~ After eight scoreless innings, Wainwright gave up two runsin the ninth.
ST. LOUIS -- The offense-starved Los Angeles Dodgers tried James Loney in the third slot for only the fourth time all season. He looked right at home there.
Loney's two-run, ninth-inning home run off Adam Wainwright snapped a scoreless tie and the Dodgers held on to beat the St. Louis Cardinals 2-1 on Friday night.
"We started a little slow tonight," Loney said. "It was a good pitching duel, but basically somebody's got to win."
Before Loney hit his fifth homer into the right-field seats on an 0-1 pitch, the Dodgers had been on the verge of being shut out for the fifth time in seven games. After Russell Martin singled, Loney homered for the first time since July 24.
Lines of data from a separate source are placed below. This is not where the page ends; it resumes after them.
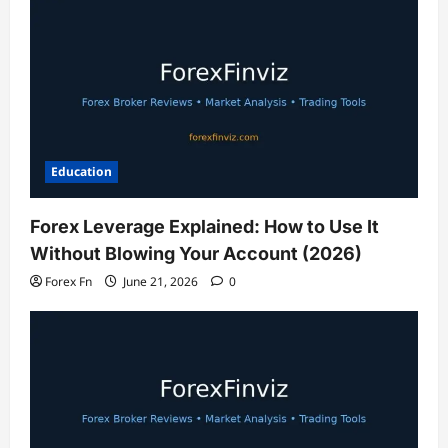
Education
Forex Leverage Explained: How to Use It
Without Blowing Your Account (2026)
Forex Fn
June 21, 2026
0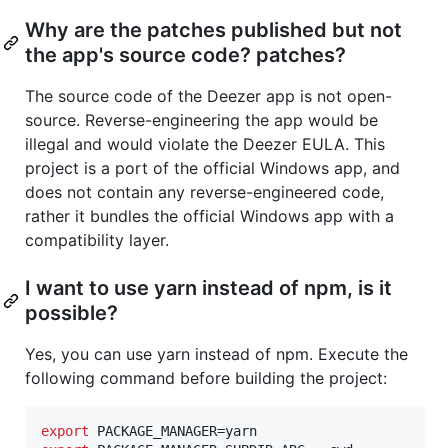
Why are the patches published but not
the app's source code? patches?
The source code of the Deezer app is not open-
source. Reverse-engineering the app would be
illegal and would violate the Deezer EULA. This
project is a port of the official Windows app, and
does not contain any reverse-engineered code,
rather it bundles the official Windows app with a
compatibility layer.
I want to use yarn instead of npm, is it
possible?
Yes, you can use yarn instead of npm. Execute the
following command before building the project:
export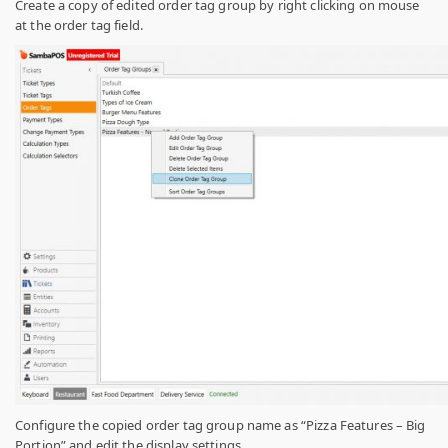
Create a copy of edited order tag group by right clicking on mouse
at the order tag field.
Configure the copied order tag group name as “Pizza Features – Big
Portion” and edit the display settings.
"These bats will get going," manager Grady Little said. "We've got too many good quality hitters not to bust out. It'll happen."
The homer was the first allowed by Wainwright (10-9) in seven starts covering 48 1/3 innings. Cardinals pitchers had thrown 25 consecutive scoreless innings before the homer by Loney, who just missed a homer in the fourth on a drive that sailed just foul.
Wainwright allowed two runs and six hits in his first career complete game, striking out five and walking one. On the decisive pitch, he tried unsuccessfully to come inside on Loney.
"It's definitely not how you want to end the game," Wainwright said. "It probably wasn't the best pitch selection."
Brad Penny worked seven innings of five-hit ball for the Dodgers, who won for only the second time in eight games. Joe Beimel (3-1) allowed an intentional walk in the eighth, Albert Pujols on a 2-0 count with no one on and two outs, and Takashi Saito worked out of trouble for his 29th save in 32 chances.
Saito allowed a leadoff walk to Jim Edmonds and a one-out single to Rick Ankiel. Yadier Molina followed with his third hit of the game, an infield hit off the glove of diving third baseman Nomar Garciaparra, to cut the gap to 2-1. Saito struck out pinch-hitter Ryan Ludwick and Adam Kennedy, the latter on a pitch in his eyes, to end the game.
"I dug myself a hole," Saito said through an interpreter. "But we were able to win the game somehow."
Ankiel, the former pitcher who hit a three-run homer on Thursday in his major league debut as an outfielder, went 1-for-4 for the second straight game. He has struck out four times in eight at-bats.
Penny struck out six and walked three in an outing that lowered his ERA to 2.54. The Cardinals were 0-for-5 with runners in scoring position against Penny, with Jim Edmonds and Pujols grounding into double plays with two on to end the first and fifth.
"I had all three pitches I could throw for strikes, and that helped a lot," Penny said. "I always tell myself, good pitching gets good hitting out."
Shortstop Rafael Furcal went behind the bag at second to snare Pujols' bouncer in the key defensive play for the Dodgers.
"That's probably the difference in the game," Penny said.
Molina singled his first two at-bats, giving him five straight hits with a walk over two games, before flying out in the seventh.
Edmonds robbed Martin twice with running catches, one near the center-field wall in the first and swooping in to snare a sinking liner to end the sixth.